Olá leitores, hoje falaremos sobre preconceito. O que é preconceito? É uma opinião que hostiliza, segrega o outro, normalmente imposto pela sociedade. A sociedade cria regras e normas a fim de que as pessoas possam segui-las. Por de trás dessa intenção, tem um controle enorme para que as pessoas sigam em manada agindo da mesma forma, como por exemplo os animais fazem.

Pessoas despertas e conscientes se empoderam e fazem o que querem, elas ampliam a forma de ver o mundo. O preconceito limita a percepção das coisas. O governo e a sociedade não querem isso porque fica mais difícil de controlar as pessoas. Só que seguir a norma, as pessoas confundem que isso é o normal e o certo, e tudo fora disse é errado e doente. As pessoas precisam ter um trabalho CLT que dê segurança, precisa casar e ter filhos. Precisa ser heterossexual e monogâmico.

Essas ideias fixas e rígidas que existem e que estão tão impregnadas no inconsciente, vão sendo passado de geração em geração. “Homem não chora, se não vira mariquinha”, “homem de azul e mulher de rosa”, “como não vai casar? Quem vai cuidar de você quando você estiver velho?, “Precisa dar um irmãozinho para seu filho, se não ele fica mimado”, “Precisa trabalhar CLT para ter décimo terceiro, férias garantidas, você estará seguro e protegido”. Oi? Se a gente for nos aprofundar nestas imposições, há muito preconceito e superficialidade.

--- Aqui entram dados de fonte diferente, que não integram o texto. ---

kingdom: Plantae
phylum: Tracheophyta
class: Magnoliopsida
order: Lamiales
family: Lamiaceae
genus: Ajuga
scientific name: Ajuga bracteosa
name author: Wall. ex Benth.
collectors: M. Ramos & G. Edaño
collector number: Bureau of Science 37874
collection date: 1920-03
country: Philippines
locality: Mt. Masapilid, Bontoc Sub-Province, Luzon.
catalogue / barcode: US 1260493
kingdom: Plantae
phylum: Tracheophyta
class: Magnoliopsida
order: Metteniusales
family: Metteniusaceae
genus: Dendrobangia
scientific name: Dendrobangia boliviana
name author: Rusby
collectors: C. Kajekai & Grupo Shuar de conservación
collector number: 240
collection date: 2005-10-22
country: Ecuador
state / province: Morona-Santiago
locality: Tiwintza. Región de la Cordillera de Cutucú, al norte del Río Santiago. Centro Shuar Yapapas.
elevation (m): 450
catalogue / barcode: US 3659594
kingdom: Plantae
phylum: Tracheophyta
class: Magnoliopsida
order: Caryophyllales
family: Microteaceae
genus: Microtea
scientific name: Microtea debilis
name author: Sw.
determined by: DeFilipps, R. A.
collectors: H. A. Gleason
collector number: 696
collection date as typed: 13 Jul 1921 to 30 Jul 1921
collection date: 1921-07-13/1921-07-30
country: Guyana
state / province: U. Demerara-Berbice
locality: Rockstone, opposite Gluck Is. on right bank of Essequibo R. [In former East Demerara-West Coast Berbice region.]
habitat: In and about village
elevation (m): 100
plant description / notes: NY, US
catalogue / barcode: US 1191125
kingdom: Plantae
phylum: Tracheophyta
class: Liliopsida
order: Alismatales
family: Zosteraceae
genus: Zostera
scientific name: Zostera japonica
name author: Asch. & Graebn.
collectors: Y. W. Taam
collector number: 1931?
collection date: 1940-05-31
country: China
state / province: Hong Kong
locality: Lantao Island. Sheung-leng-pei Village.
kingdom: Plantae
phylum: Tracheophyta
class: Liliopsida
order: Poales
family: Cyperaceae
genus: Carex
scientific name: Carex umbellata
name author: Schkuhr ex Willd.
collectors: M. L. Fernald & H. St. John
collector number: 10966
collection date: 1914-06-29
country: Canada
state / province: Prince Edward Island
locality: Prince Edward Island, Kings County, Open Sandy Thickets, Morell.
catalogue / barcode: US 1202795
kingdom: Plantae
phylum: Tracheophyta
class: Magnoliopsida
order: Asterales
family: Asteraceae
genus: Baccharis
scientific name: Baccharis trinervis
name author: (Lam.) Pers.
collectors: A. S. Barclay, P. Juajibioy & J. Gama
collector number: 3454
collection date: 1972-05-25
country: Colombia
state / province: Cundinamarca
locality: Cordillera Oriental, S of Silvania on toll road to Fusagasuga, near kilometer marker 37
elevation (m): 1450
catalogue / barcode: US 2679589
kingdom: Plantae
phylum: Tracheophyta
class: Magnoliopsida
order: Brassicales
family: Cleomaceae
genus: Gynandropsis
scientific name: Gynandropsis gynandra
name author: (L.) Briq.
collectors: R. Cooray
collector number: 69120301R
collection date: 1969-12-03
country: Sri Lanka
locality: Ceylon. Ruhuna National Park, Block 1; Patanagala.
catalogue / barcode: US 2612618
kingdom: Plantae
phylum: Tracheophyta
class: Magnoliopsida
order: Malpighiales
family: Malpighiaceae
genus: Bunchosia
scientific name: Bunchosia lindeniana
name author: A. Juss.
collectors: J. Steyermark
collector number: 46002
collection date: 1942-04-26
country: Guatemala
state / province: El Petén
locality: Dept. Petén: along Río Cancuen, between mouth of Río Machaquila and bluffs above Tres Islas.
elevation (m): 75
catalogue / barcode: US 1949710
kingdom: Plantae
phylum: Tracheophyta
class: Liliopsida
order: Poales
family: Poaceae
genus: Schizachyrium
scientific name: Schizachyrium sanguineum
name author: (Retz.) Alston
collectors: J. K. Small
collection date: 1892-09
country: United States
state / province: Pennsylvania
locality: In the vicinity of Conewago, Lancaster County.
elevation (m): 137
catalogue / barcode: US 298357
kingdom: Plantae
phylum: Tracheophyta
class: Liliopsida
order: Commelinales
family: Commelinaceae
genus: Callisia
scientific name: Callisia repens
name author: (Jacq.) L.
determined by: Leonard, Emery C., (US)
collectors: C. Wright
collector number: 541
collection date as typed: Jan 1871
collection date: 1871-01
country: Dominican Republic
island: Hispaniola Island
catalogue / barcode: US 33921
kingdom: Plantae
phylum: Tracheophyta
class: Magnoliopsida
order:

Por que existe então essas crenças limitantes que geram preconceito?

Há muito controle e medo. Você faz as coisas para ter garantias. Garantia de segurança, de ser incluso, de ser cuidado e de favorecer a economia (chegarei lá).

Pensar assim nos desempodera, porque preciso de um outro para cuidar de mim, preciso ser alguém que não sou para ser amado, preciso me submeter a um trabalho que não amo para me sentir seguro. As pessoas se vestem parecidos, se comportam parecidos, têm a mesma forma de se relacionar com a vida, com o trabalho, e com a família. Só que assim, elas se tornam mais distantes de sua essência. Portanto mais infelizes. Ter mais e ser menos. Gastam rios de dinheiro para suprir uma falta de si mesmo. E a economia ferve, e o ciclo da ilusão continua. É por isso que para o governo, essas caixinhas são interessantes.

Excluímos as pessoas que são diferentes da gente, porque assim aprendemos. Porque na real ninguém nos ensinou a lidar com o diferente. Não há convivência, logo há estranheza. Com a expansão da consciência, podemos sair deste lugar de caixas impostas, aprender a lidar com o que é diferente, abrir portas para as inúmeras possibilidades que a vida nos mostra. Não seguir a manada como os animais, seguir a si mesmo, em busca da felicidade. E você? Como está conduzindo sua vida? Conte comigo, Patricia.